## Excerpt provided
====================

“Savior, conqueror, hero, villain. You are all things, Revan… and yet you are nothing. In the end, you belong to neither the light nor the darkness. You will forever stand alone.”
This has been an article long in the making for me, and the addition of another hint towards Revan’s place in canon within The Last Jedi inspired me to sit down and write this piece as soon as I possibly could.
Like many hardcore Star Wars fans, the character of Revan has become one of my favorite in the franchise. His views of the Force were eye-opening and truthful; he was one of the few to ever recognize the flaws of both the Jedi Order and the Sith Empire, and worked to better the galaxy throughout his lifetime.
Though he was eventually captured and tortured by the Sith Emperor Vitate, he was able to resist and even reverse the influences of the Sith Lord. The battle of the mind between the two lasted for what seemed like an eternity, and Revan ultimately was able to delay the Sith invasion of the Republic for three centuries.
Revan would go on to influence all future Force users, as well as the Republic itself, leaving a massive legacy in the wake of his death. Because of this, the story of Revan has become one of the most loved and widely-known within the expanded universe.
It goes without saying, then, that Revan is one of the main characters that Star Wars fans want Disney to make canon — myself included. However, there are four things we have as hints to them potentially doing just that. In this article, I’m going to clearly lay those things out and explain how they relate back to Revan.
“Star Wars: The Clone Wars” Makes Darth Bane Canon
During his journey to understand his Force visions in the finale episode of Star Wars: The Clone Wars, Master Yoda travels to the ancient Sith planet of Moraband (Korriban in the Old Republic era) and enters a temple, only to discover a fake spirit of Darth Bane that he must face as a trial.
Though the spirit wasn’t real, this is significant nonetheless because Darth Bane’s Rule of Two was based on the teachings from the holocron of Revan (when he was a Sith Lord) that a master should take only one apprentice, and because The Clone Wars show has been confirmed as canon.

====================

## Data to process
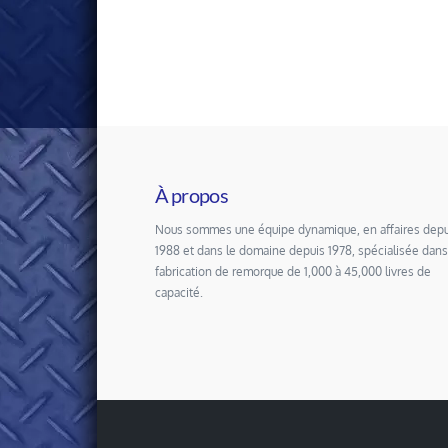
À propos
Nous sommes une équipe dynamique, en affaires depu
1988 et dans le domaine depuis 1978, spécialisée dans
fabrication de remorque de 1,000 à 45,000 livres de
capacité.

====================

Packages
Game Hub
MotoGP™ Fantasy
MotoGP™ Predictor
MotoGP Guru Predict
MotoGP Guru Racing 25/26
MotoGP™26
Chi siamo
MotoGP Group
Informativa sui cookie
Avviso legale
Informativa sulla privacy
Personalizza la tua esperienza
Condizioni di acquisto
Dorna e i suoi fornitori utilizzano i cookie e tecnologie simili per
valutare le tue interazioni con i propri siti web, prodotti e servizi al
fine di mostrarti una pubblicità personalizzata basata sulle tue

====================

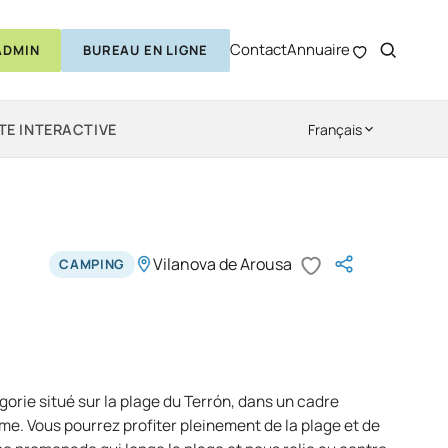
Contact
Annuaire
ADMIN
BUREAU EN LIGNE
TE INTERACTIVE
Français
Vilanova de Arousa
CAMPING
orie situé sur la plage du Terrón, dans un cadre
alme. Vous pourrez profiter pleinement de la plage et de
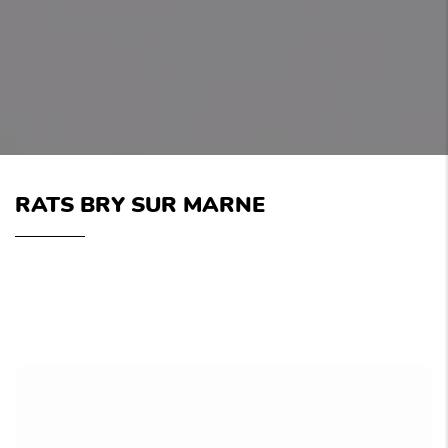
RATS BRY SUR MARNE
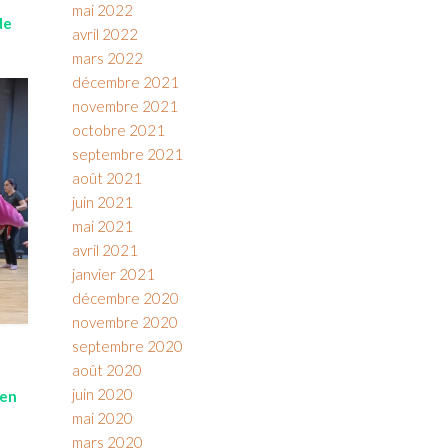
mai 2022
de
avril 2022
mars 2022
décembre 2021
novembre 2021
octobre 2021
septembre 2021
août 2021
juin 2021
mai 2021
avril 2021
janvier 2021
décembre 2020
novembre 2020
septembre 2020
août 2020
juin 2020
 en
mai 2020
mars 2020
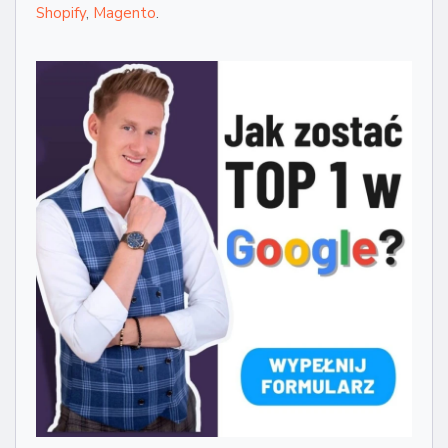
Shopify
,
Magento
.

====================

## Problem set
A. Reproduce the passage of the Revan article starting at "Like many hardcore" and ending at "for three centuries.", word for word.
B. Collect every line of the listing that contains the string "cookie".
The Revan article and the listing come from unrelated sources.

## Answers to the tasks
A.
Like many hardcore Star Wars fans, the character of Revan has become one of my favorite in the franchise. His views of the Force were eye-opening and truthful; he was one of the few to ever recognize the flaws of both the Jedi Order and the Sith Empire, and worked to better the galaxy throughout his lifetime.
Though he was eventually captured and tortured by the Sith Emperor Vitate, he was able to resist and even reverse the influences of the Sith Lord. The battle of the mind between the two lasted for what seemed like an eternity, and Revan ultimately was able to delay the Sith invasion of the Republic for three centuries.

B.
Informativa sui cookie
Dorna e i suoi fornitori utilizzano i cookie e tecnologie simili per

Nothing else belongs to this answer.